== 练习要求 ==
请改写这段 compactConversation 源码，范围从“387| export async”起至“throw new Error(ERROR_MESSAGE_NOT_ENOUGH_MESSAGES)”止，首尾均包括在内，并将其中的“isAutoCompact”一律换成“isAutomaticCompact”。

== 原文段落 ==
○ ○ ○

失败 reason 枚举：prompt_too_long、no_summary、api_error，均打 tengu_compact_failed。

源码引用： src/services/compact/compact.ts · 第 387–515 行（共 1706 行）

 387| export async function compactConversation(
 388|   messages: Message[],
 389|   context: ToolUseContext,
 390|   cacheSafeParams: CacheSafeParams,
 391|   suppressFollowUpQuestions: boolean,
 392|   customInstructions?: string,
 393|   isAutoCompact: boolean = false,
 394|   recompactionInfo?: RecompactionInfo,
 395| ): Promise<CompactionResult> {
 396|   try {
 397|     if (messages.length === 0) {
 398|       throw new Error(ERROR_MESSAGE_NOT_ENOUGH_MESSAGES)
 399|     }
 400| 
 401|     const preCompactTokenCount = tokenCountWithEstimation(messages)
 402| 
 403|     const appState = context.getAppState()
 404|     void logPermissionContextForAnts(appState.toolPermissionContext, 'summary')
 405| 
 406|     context.onCompactProgress?.({
 407|       type: 'hooks_start',
 408|       hookType: 'pre_compact',
 409|     })
 410| 
 411|     // Execute PreCompact hooks
 412|     context.setSDKStatus?.('compacting')
 413|     const hookResult = await executePreCompactHooks(
 414|       {
 415|         trigger: isAutoCompact ? 'auto' : 'manual',
 416|         customInstructions: customInstructions ?? null,
 417|       },
 418|       context.abortController.signal,
 419|     )
 420|     customInstructions = mergeHookInstructions(
 421|       customInstructions,
 422|       hookResult.newCustomInstructions,
 423|     )
 424|     const userDisplayMessage = hookResult.userDisplayMessage
 425| 
 426|     // Show requesting mode with up arrow and custom message
 427|     context.setStreamMode?.('requesting')
 428|     context.setResponseLength?.(() => 0)
 429|     context.onCompactProgress?.({ type: 'compact_start' })
 430| 
 431|     // 3P default: true — forked-agent path reuses main conversation's prompt cache.
 432|     // Experiment (Jan 2026) confirmed: false path is 98% cache miss, costs ~0.76% of
 433|     // fleet cache_creation (~38B tok/day), concentrated in ephemeral envs (CCR/GHA/SDK)
 434|     // with cold GB cache and 3P providers where GB is disabled. GB gate kept as kill-switch.
 435|     const promptCacheSharingEnabled = getFeatureValue_CACHED_MAY_BE_STALE(
 436|       'tengu_compact_cache_prefix',
 437|       true,
 438|     )

○ ○ ○

== 给定数据 ==
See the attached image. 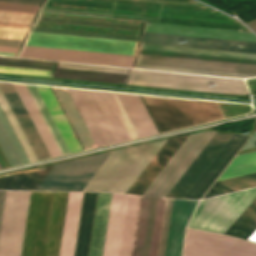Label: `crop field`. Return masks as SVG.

○ ○ ○

== 结果 ==
387| export async function compactConversation(
 388|   messages: Message[],
 389|   context: ToolUseContext,
 390|   cacheSafeParams: CacheSafeParams,
 391|   suppressFollowUpQuestions: boolean,
 392|   customInstructions?: string,
 393|   isAutomaticCompact: boolean = false,
 394|   recompactionInfo?: RecompactionInfo,
 395| ): Promise<CompactionResult> {
 396|   try {
 397|     if (messages.length === 0) {
 398|       throw new Error(ERROR_MESSAGE_NOT_ENOUGH_MESSAGES)